Structurally speaking, the Scramjets are pretty simple. They contain no movable parts. There is an inlet, fuel injector, flame holder and a nozzle. Once the vehicle attains high enough speed, the supersonic air flow entering the inlet is compressed by the scram-jet, which is then mixed with the propellant and ignites everything in a matter of few milliseconds. The hot exhaust from the nozzle is not the fuel held by the plane, instead it’s the surrounding air, and this is why these are called ‘air-breathers.’
It’s been years, since the military has been experimenting on these designs. U.S Air Force tested a hypersonic Scramjet concept in between 2010 and 2013, called the X-51A WaveRider. Having a tungsten nose and an Inconel Nickel-Chromium Alloy Engine, the WaveRider was mounted on a rocket which was fired from the wing of a B-52. The WaveRider, having a cruise missile shape, was to dismount from the rocket and attain a high speed of as much as Mach 5.1.
The tests on the WaveRider were not as much of a success. The third and last test resulted in an out of control spin of the aircraft and disintegration of the aircraft after just 15 seconds of separation from the rocket. Still the Air Force is interested in whatever they can harvest from the project and gain experience, to develop the new High Speed Strike Weapon program.
According to the Lockheed website, the SR-72’s design will keep in account all those lessons learned earlier by different supersonic flight teams, namely rocket-launched Falcon Hypersonic Technology Vehicle 2 (HTV-2) program. Developed by DARPA, being part of what it called the Conventional Prompt Global Strike, the HTV-2 was an effort that was to accomplish the task of delivering a conventional weapon on any target on Earth within an hour.
Similar to the WaveRider, the test launches of HTV-2 were not much of a success either.
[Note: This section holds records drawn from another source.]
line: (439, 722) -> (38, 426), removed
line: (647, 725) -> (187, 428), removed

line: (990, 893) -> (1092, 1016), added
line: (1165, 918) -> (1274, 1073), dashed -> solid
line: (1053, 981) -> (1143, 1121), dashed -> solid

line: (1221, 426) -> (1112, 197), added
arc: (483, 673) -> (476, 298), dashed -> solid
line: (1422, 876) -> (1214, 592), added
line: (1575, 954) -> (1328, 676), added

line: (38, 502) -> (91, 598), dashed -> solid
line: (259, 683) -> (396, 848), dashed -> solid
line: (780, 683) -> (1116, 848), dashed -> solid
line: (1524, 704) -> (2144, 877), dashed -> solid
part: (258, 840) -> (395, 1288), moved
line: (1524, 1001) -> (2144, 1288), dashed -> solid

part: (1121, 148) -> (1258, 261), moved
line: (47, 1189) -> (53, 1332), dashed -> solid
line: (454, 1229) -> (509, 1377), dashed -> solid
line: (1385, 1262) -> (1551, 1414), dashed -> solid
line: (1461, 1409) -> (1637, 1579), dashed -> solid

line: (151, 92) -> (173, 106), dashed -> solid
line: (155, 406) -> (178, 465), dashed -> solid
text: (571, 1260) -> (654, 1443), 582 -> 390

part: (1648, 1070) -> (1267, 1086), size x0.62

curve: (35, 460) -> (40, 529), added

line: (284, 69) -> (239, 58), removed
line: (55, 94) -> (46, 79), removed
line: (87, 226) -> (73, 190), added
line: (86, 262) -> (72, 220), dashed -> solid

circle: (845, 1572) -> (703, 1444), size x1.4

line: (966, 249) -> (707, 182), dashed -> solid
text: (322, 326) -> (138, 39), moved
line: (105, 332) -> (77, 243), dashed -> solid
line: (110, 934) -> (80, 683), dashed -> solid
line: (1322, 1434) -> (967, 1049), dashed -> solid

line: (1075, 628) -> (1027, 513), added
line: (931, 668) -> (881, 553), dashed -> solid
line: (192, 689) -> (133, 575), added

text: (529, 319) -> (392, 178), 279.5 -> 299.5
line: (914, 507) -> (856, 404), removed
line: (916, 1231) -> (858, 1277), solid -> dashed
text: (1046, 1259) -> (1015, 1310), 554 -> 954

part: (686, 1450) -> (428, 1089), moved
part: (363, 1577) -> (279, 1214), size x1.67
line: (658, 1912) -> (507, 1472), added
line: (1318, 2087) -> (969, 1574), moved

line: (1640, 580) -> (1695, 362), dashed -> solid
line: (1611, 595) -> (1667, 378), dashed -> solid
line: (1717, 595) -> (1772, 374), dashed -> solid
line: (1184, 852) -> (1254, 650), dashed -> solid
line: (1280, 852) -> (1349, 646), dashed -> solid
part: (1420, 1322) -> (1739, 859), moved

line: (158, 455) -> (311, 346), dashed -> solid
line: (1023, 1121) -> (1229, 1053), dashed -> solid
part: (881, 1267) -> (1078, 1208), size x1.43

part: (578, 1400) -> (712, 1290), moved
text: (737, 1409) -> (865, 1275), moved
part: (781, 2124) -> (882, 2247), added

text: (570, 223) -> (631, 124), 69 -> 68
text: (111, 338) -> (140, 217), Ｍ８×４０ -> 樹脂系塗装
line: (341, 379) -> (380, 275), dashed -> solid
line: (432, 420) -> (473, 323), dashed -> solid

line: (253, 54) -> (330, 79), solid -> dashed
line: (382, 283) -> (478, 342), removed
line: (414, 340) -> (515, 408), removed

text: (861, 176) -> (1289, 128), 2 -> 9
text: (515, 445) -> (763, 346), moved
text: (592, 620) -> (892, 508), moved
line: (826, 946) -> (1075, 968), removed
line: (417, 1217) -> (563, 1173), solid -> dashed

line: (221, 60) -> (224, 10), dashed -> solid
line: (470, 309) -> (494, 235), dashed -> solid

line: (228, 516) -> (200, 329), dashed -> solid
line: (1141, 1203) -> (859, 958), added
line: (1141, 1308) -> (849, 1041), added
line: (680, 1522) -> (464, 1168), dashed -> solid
The last one in August 2011, was able to attain the speed of Mach 20 (13,000 mph), but ended up blowing itself up over the Pacific Ocean, following the flight safety protocol on board, as the temperature of 3,500 degrees Fahrenheit generated by the plan was tearing it’s skin apart.
According to the remarks of U.S. Air Force Major Chris Schulz, the DARPA HTV-2 program manager, after the 2011 test, “We know how to insert the aircraft into atmospheric hypersonic flight. We do not yet know how to achieve the desired control during the aerodynamic phase of flight.” The Major was seen confident, that they’d overcome this issue.
According to Lockheed, development of SR-72 will be complete by 2030.